И стало. Уже через два дня. Падре больше не ругался – больше, чем всегда, не ругался, – сказал только, что новый король втянул Эстремаду в большую беду.
Попросив объяснений, старогвардейцы услышали, что объяснять что-то Падре готов только под выпивку, а в этом ангаре он способен решать судьбу Вальдена, но не способен хоронить свою Родину. Фразу насчет похорон Тир счел преувеличением. Да, раньше Падре не склонен был к аффектации, но бывают в жизни случаи, когда излишний драматизм начинает казаться наиболее естественным поведением.
Забавно то, что пять лет назад, когда Эстремада была захвачена, Падре переживал гораздо меньше. Обругал Лонгвийца последними словами и на этом успокоился. А сейчас, когда Эстремада освободилась, психует четвертый день.
Люди – странные создания. Даже лучшие из них бывают непоследовательны.
Объяснения Падре давал в «Антиграве». Ввиду серьезности разговора Старая Гвардия и Казимир собрались не в баре, за своим столом, а в одном из кабинетов ресторана. Тир убедился, что «глушилки» включены, Шаграт убедился, что сырое мясо в меню наличествует, остальные убедились в том, что рашадского хватит.
Рашадским – «рашадским зельем», если полностью, – в Саэти называлась водка. По месту изобретения. И в Саэти, как и на Земле, считалось, что под тяжелые думы и необходимость принимать сложные решения рашадское идет лучше любого другого напитка.

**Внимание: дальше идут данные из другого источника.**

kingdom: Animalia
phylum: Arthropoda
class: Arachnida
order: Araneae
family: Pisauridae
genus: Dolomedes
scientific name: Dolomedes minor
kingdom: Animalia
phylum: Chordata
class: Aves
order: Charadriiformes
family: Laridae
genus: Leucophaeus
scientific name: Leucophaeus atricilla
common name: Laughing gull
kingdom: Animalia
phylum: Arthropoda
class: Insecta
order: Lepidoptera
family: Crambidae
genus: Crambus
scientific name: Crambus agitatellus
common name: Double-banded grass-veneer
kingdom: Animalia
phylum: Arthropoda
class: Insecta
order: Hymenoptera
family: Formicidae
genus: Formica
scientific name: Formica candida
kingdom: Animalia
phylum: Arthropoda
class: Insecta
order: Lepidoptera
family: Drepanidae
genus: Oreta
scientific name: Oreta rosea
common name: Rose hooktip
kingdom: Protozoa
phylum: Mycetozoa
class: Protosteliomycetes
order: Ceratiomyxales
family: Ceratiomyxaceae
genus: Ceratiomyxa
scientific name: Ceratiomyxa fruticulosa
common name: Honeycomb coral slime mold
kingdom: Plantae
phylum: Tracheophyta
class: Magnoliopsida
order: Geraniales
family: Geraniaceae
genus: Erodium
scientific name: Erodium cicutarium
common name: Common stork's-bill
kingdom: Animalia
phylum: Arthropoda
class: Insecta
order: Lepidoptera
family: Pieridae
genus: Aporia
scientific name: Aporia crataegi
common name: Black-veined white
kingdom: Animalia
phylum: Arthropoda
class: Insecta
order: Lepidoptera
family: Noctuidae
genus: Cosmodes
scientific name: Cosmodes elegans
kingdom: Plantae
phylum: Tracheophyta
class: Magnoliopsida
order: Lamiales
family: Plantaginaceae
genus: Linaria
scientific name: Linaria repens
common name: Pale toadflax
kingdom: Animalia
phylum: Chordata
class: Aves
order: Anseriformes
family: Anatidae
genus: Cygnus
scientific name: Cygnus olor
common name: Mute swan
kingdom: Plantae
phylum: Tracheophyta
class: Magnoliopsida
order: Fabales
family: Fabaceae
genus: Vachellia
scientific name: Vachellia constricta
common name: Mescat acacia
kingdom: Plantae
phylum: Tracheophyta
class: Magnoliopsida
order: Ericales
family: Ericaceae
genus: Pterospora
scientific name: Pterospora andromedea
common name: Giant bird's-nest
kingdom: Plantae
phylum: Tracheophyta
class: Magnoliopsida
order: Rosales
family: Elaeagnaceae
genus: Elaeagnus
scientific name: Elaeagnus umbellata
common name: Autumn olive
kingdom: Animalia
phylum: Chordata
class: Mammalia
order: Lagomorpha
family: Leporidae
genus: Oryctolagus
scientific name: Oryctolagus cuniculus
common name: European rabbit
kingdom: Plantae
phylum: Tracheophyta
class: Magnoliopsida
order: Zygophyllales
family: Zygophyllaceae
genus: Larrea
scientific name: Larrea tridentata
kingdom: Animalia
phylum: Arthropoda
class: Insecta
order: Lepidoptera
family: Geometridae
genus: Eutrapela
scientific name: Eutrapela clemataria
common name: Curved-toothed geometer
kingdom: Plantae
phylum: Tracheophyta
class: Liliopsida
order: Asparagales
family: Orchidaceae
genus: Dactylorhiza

Разумеется, Тир этой точки зрения не разделял. И, разумеется, здесь и сейчас он обходился водой. И, разумеется, его обозвали отщепенцем. Словом, все было как всегда.
А потом Падре сказал, что информация, полученная от Клендерта не должна выйти за пределы собравшейся за столом компании. Падре был уверен во всех, кроме Казимира, но Казимир дал слово, что забудет обо всем, что услышит сегодня вечером.